Lettera a Patti Smith

Ero lì che scancheravo con Dj Nibbio, lui mescolava dei dischi, piano, forte, piano, forte, un po’ più piano, un po’ più forte. Tutto un zigozago con leve e manette. Mette sta canzone e poi gira la copertina del disco e c’era una tua foto. Oh, Dj Nibbio non è mica uno stracciaio, fa una trasmissione in radio che si chiama Nebrascra. Non centra niente con lo stato americano. O forse sì, adesso di preciso non lo so. La trasmissione l’ascoltano tutti là di qua. Sono sicuro che Dj Nibbio in America non c’è mai stato. C’è stato Mr Pensilvenia, lo chiamiamo così apposta, dice che faceva l’attore in America, l’attore porno. Ma secondo me più che altro stironzava delle corde per ormeggiare delle barche a un molo. Comunque, ho sentito quella tua canzone, che poi Nibbio mi ha spiegato che è una cover di una canzone dei Nirvana. O viceversa, mi sembra. Io poi non ci capisco niente con ste cover, chi copre chi. Quello lì poi, Kobain, gli avevo già scritto una lettera, per via di quella squilibrata di moglie che c’aveva. ‘Na bella ligera anche quella lì, quasi come quella che mi era toccata a me. Una bezzenga che non ti dico. E’ andata poi peggio a lui che si è ammazzato con una fogonata. Io sono ancora qui, ma me ne è successe, in uno strano aravogliamento, il marito di quella che ti dicevo, l’Inghilterra, ormai te lo posso dire anche il nome che ormai non si svacca mica più niente. Allora il marito dell’Inghilterra, è volato giù dalla finestra della mia cucina. Oh, non sono mica un assassino, anche se la finestra da dove è volato ce l’ho davanti adesso, mentre ti scrivo, e mi guarda come lo fossi, un assassino. Quello lì, il marito dell’Inghilterra, che prima che entrasse in questa casa per ammazzarmi, io a fatica sapevo che era al mondo, voleva ammazzarmi perché aveva scoperto la tresca. Che era poi più lei, l’Inghilterra, che scaldava, perché io, vè, fosse stato per me. E il resto neanche sto qua a spiegartelo.

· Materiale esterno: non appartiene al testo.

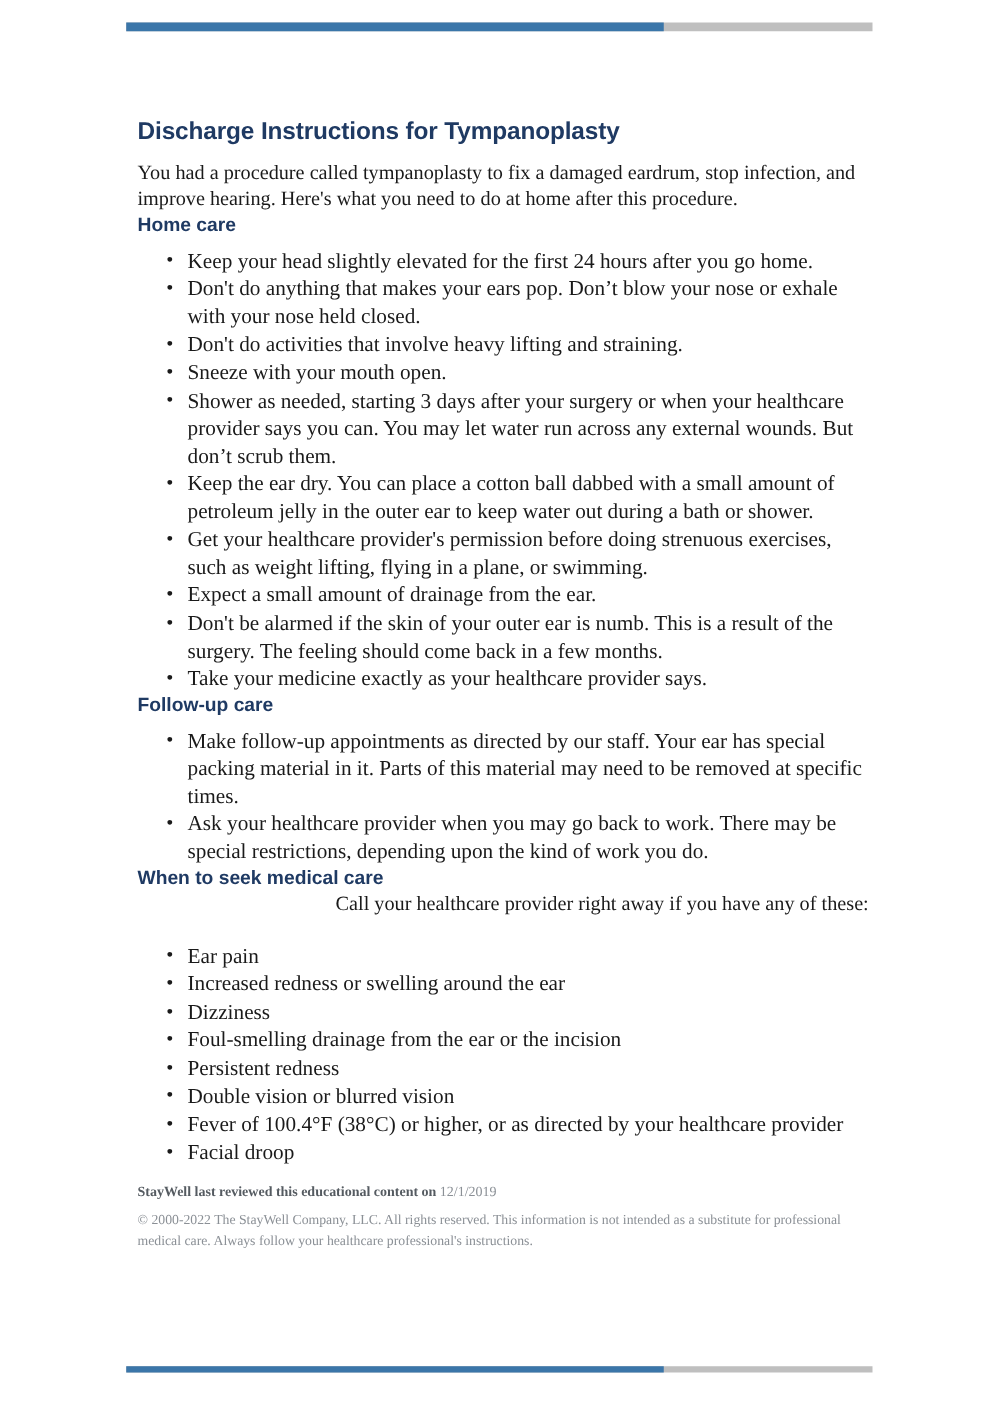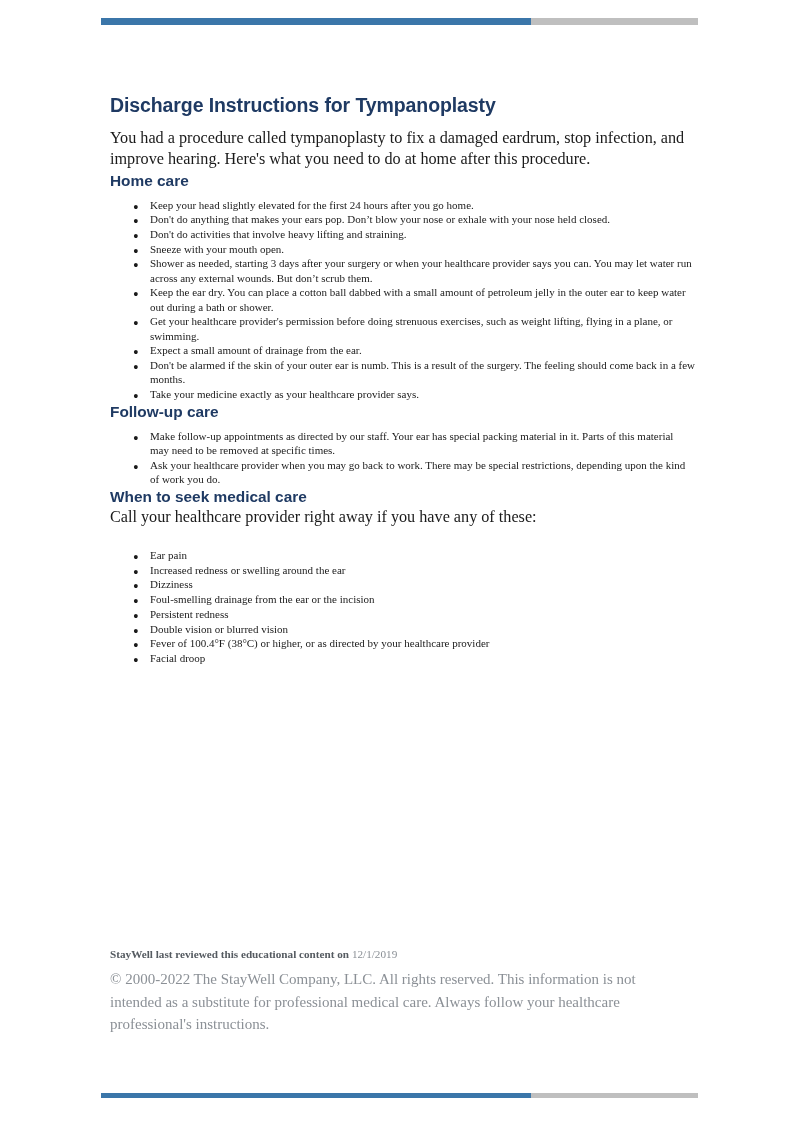--- a/index.html
+++ b/index.html
@@ -81,7 +81,7 @@
     list-style: none;
   }
   ul.bullets > li {
-    font-size: 11px;
+    font-size: 17px;
     line-height: 1.295;
     color: #1a1a1a;
     position: relative;

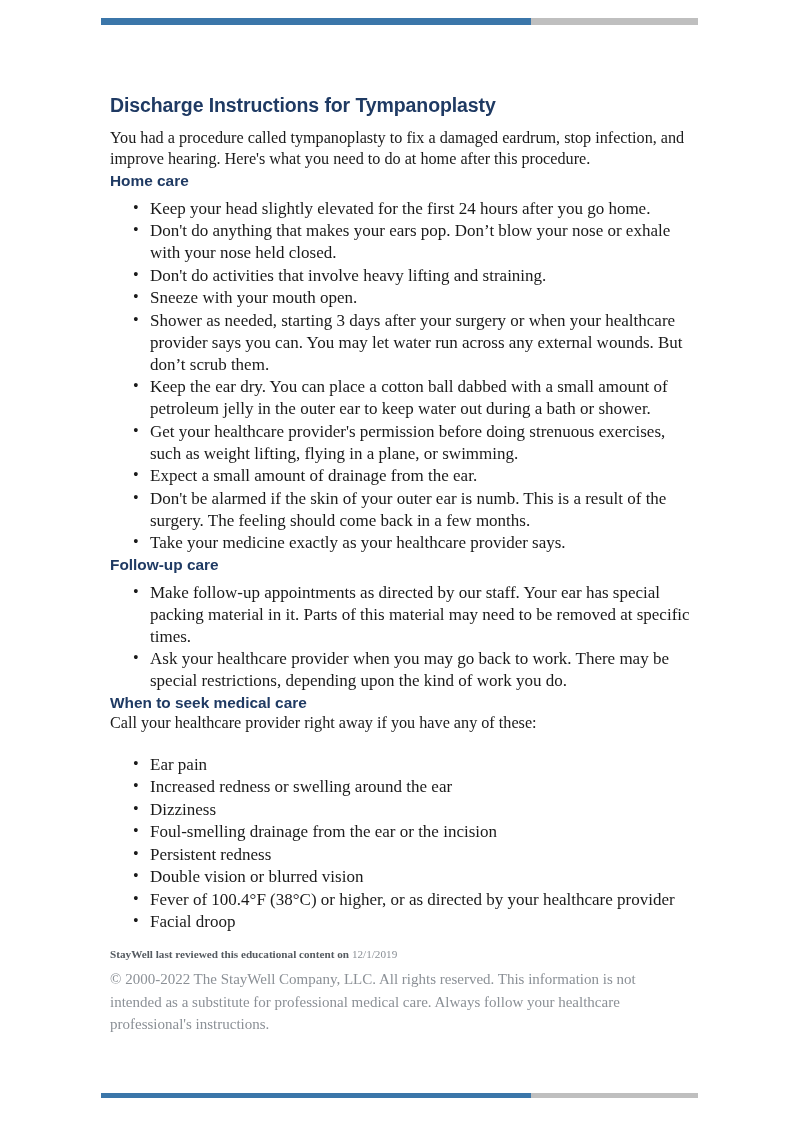--- a/index.html
+++ b/index.html
@@ -98,7 +98,7 @@
     color: #1a1a1a;
   }
 
-  .lead-seek { margin-top: 11px; }
+  .lead-seek { margin-top: 11px; text-align: right; }
   ul.tight { margin-top: 20px; }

Ti dicevo della tua foto, sull’album, una foto grande, di un vinile. Dopo aver ascoltato quel tuo pezzo, brava sei anche brava a cantare, la voce un po’ aragaita, ma saranno tutte le sigarette che fumi. Me lo fa anche a me, se sto in giro, al bar, e fumo a contratto, il giorno dopo c’ho un’aragaiia che mai. Oh, Patty, non ci vorrebbe mica uno studio: il giorno prima che devi incidere un pezzo, non vai in giro, non fumi a randello. E in studio, niente aragaiia.

E questa tua foto, sul disco. Mica per dire vè. Ma a parte che hai una faccia che si vede che sono due giorni che non dormi. Gli occhi bassi e viliti che si vede che avevi tanta voglia di fare delle foto da mettere sul disco come di prendere dei calci in culo. Ma poi, dico io, ma come ti sei amanita? Scusa se te lo dico, ma sei stremnata che fai rincrescere. I capelli tutti imbordigati, una giacca nera addosso, tutta storta, stropicciata, roba da mercato. La camicia che sembra quasi strappata, fuori dai pantaloni. Anche io vengo a casa da lavorare che sono concio da fare schifo. Tutto il giorno attorno a dei ferri, degli oli. Ma dopo, a casa, mi lavo e mi metto a posto, soprattutto se devo uscire. Figuriamoci se dovessero farmi delle foto.

Non lo so, già che non sei una bellezza, si vede, adesso non dico mica di agghindarsi come fanno certe donne. Di agghindarsi come una bezzenga, prendere il sole, truccarsi, però un minimo, dai. C’hai na faccia cruda in quella foto lì che sembra te l’hanno cavata fuori con uno scalpello. Voglio mica dire che ti dovevi mettere della roba di marca, cara arabita, come faceva l’Inghilterra, o mezza nuda come quell’altra che andava con Kobain, ci mancherebbe, però, un minimo, dai Patty, anche te.